Throughout Paradise city there are 120 events, these events are triggered by pulling up to a stoplight and revving your engine. This provides the ability to find a challenge anywhere, a nice change of pace from other racing games. The five types of events create a nice sense of variety, coupled with the fact that the route you blaze during the event is entirely up to you. There are three types of event styles, the point to point where you race from you stoplight to one of eight finish lines in the city, one for each of the eight compass points, either racing other cars or trying to reach the end without being destroyed, and trying to beat a certain time with a certain car. The other style is a score type, where you either rack up points by doing tricks or have to take down a certain amount of drivers. This sounds like every other Burnout game, with the exception of the free roaming of course, but that’s the point, if you fail an event just pull up to the next light and start a different one, there’s no pressure to try and try again to beat a specific event.
When you win events you get a mark, these marks upgrade you license and unlock cars to receive at the junkyard, when you upgrade your license the event list is cleared, opening every event for you to tackle again, with a slightly harder difficulty of course. One of the new additions that is particularly amusing is, certain races release new cars into the city, if you want that car you have to take it down, creating a new way to add cars to your inventory that feels refreshing from the slandered either buy it or it’s just given to you ways of unlocking. There is one other thing, possibly the biggest and most loved part of the game is the crash mode. Sadly the old puzzle style of hitting the right point at the right time to cause maximum destruction is gone. But why you might ask, how is this is a good thing? The answer is that crash modes replacement, Showtime mode is even better than the original. Now you pick your street, the press L1 and R1 at the same time, this activates Showtime mode, your boost meter is filled half way and you begin rolling down the road, hit traffic to gain points and boost, hit boost to keep rolling, it’s simple, it’s also quite possibly one of the best parts of the game. Trying to beat online scores or developer scores is addictive and challenging it’s the perfect crash mode replacement, I tip my hat to you Critereon, you have achieved the unthinkable, you made a mode even better than crash mode.

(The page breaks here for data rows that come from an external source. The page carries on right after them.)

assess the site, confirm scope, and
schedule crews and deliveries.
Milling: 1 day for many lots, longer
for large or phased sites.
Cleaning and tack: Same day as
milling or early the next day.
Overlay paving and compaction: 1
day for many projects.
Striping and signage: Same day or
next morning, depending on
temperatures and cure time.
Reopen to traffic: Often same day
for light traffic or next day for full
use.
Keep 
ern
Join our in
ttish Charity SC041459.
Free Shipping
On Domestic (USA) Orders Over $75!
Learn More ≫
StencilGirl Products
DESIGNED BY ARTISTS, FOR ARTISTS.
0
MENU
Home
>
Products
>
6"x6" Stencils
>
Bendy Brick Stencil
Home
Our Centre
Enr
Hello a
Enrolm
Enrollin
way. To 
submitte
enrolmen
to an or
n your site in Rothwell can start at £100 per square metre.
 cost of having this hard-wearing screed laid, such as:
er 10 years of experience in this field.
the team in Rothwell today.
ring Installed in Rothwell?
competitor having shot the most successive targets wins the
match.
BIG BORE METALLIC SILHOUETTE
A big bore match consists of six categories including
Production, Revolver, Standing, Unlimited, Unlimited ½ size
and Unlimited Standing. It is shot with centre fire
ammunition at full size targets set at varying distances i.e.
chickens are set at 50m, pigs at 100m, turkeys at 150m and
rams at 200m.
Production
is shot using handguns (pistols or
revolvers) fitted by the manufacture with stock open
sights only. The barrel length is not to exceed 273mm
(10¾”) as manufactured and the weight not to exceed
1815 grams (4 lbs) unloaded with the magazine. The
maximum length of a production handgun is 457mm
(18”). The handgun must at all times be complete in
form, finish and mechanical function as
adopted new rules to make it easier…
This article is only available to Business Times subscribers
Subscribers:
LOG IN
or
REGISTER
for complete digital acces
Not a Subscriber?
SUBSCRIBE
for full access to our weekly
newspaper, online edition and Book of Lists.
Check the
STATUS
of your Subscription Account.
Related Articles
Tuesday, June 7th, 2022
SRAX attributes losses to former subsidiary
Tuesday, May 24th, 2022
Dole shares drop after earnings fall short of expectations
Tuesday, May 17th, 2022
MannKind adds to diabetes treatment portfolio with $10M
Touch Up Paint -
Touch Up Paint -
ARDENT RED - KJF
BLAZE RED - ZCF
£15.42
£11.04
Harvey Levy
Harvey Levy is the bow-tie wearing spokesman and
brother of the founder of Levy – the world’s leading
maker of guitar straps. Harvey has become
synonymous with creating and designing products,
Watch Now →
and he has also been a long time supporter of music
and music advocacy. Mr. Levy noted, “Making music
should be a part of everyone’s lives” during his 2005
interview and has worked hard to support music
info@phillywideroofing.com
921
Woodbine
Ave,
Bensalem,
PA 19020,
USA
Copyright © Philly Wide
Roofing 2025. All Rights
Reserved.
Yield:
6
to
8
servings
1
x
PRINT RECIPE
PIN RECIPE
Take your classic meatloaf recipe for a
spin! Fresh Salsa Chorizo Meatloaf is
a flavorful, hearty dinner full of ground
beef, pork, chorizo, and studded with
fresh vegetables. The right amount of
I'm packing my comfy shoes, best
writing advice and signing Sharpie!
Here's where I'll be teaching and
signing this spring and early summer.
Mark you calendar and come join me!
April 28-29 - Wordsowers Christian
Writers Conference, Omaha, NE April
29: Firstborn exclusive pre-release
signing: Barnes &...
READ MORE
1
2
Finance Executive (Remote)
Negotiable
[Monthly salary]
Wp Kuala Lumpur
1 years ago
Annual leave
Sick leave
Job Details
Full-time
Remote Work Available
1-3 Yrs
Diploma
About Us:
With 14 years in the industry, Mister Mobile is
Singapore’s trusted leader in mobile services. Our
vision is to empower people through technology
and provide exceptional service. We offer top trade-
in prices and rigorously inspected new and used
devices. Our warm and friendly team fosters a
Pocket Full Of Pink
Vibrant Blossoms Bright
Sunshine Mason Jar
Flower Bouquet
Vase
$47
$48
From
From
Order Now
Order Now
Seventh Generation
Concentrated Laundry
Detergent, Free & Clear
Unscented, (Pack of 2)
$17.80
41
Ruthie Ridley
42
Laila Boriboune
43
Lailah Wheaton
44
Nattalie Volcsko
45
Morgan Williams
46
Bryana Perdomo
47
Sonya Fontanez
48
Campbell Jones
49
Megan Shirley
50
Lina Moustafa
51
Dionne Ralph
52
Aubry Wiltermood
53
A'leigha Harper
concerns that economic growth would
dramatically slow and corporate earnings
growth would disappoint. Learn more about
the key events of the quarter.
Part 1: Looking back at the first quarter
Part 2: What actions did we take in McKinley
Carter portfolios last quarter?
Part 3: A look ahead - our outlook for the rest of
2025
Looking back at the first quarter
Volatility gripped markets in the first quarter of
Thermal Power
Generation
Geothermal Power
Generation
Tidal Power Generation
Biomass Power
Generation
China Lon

But wait there’s more, not only do you have this giant world to explore and conquer, but you have the ability to do it with seven other people. At any time seven other people can pop-in to your game at their leisure, leave at any time, and do whatever they want. Do you want to work together and create a Showtime score of unthinkable proportions? Done. Do you want to be an ass and attempt to sabotage anything that your friend is doing? Done. And the nice added bonus, if you have a USB camera hooked up to your PS3, when you get taken down, it snaps a picture and sends it to that person, letting them bask in the glory of seeing your downdraught, frustrated face, or if you want use the time to pose in whatever way you want (please obey the unspoken law of the internet, no genitalia).
Burnout Paradise is the best Burnout to date, the only problem I had was its menu system even though it’s barely used, it still felt confusing, but the amount of content packed into this game, and the quality of said content gladly makes up for this small flaw. The game is beautiful, the sound effects are high quality and the soundtrack is large and diverse. If you like Burnout, buy this game.